-- Start EXERCISE DATA --

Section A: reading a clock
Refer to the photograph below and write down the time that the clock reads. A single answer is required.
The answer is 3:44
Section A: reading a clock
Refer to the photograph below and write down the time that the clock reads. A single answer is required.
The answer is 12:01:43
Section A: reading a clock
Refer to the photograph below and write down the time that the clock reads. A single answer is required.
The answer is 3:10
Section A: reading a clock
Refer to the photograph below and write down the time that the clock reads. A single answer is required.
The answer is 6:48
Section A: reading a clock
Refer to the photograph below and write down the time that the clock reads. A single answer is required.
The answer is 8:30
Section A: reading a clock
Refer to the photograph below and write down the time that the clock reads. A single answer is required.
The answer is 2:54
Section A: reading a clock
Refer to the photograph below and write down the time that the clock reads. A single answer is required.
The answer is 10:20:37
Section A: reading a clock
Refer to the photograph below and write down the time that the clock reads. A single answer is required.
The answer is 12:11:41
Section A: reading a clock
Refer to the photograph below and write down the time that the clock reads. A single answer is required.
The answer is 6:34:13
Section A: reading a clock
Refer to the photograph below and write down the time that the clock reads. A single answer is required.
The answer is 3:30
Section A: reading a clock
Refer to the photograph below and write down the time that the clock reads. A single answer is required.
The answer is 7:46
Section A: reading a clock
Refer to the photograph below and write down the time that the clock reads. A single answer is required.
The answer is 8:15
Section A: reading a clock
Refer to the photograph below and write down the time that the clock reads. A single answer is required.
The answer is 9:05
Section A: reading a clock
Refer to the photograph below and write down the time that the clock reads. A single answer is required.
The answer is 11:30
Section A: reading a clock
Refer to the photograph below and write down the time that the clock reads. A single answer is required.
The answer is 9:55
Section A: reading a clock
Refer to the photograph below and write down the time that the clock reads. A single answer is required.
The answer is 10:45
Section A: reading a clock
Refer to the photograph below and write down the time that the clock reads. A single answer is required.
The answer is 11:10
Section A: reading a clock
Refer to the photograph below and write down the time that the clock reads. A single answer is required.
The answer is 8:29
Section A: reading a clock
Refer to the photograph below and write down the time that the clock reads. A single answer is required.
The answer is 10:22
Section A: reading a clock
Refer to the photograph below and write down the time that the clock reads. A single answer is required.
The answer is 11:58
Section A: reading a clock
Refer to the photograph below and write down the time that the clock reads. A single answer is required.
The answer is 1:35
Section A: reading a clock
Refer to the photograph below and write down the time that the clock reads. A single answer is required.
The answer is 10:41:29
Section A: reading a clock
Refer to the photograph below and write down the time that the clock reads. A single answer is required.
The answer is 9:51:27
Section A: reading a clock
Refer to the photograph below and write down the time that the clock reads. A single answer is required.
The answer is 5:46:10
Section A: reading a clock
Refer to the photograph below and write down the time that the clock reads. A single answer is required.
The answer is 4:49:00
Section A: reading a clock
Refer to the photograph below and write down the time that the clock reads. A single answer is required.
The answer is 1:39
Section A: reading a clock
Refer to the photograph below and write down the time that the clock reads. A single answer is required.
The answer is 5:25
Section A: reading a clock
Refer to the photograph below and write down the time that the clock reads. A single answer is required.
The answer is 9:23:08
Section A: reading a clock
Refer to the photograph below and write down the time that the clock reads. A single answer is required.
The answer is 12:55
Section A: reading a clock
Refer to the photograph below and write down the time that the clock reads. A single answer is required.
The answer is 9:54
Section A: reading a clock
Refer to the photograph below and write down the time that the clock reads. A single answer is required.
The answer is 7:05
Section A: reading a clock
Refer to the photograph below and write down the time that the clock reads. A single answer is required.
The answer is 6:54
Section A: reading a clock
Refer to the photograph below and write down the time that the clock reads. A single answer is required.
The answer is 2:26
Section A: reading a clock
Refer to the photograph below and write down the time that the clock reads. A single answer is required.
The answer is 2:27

-- End EXERCISE DATA --

Copy word for word the entries above, from the very first line down to and including the line containing "The answer is 12:01:43".

• [RESULT BELOW]
Section A: reading a clock
Refer to the photograph below and write down the time that the clock reads. A single answer is required.
The answer is 3:44
Section A: reading a clock
Refer to the photograph below and write down the time that the clock reads. A single answer is required.
The answer is 12:01:43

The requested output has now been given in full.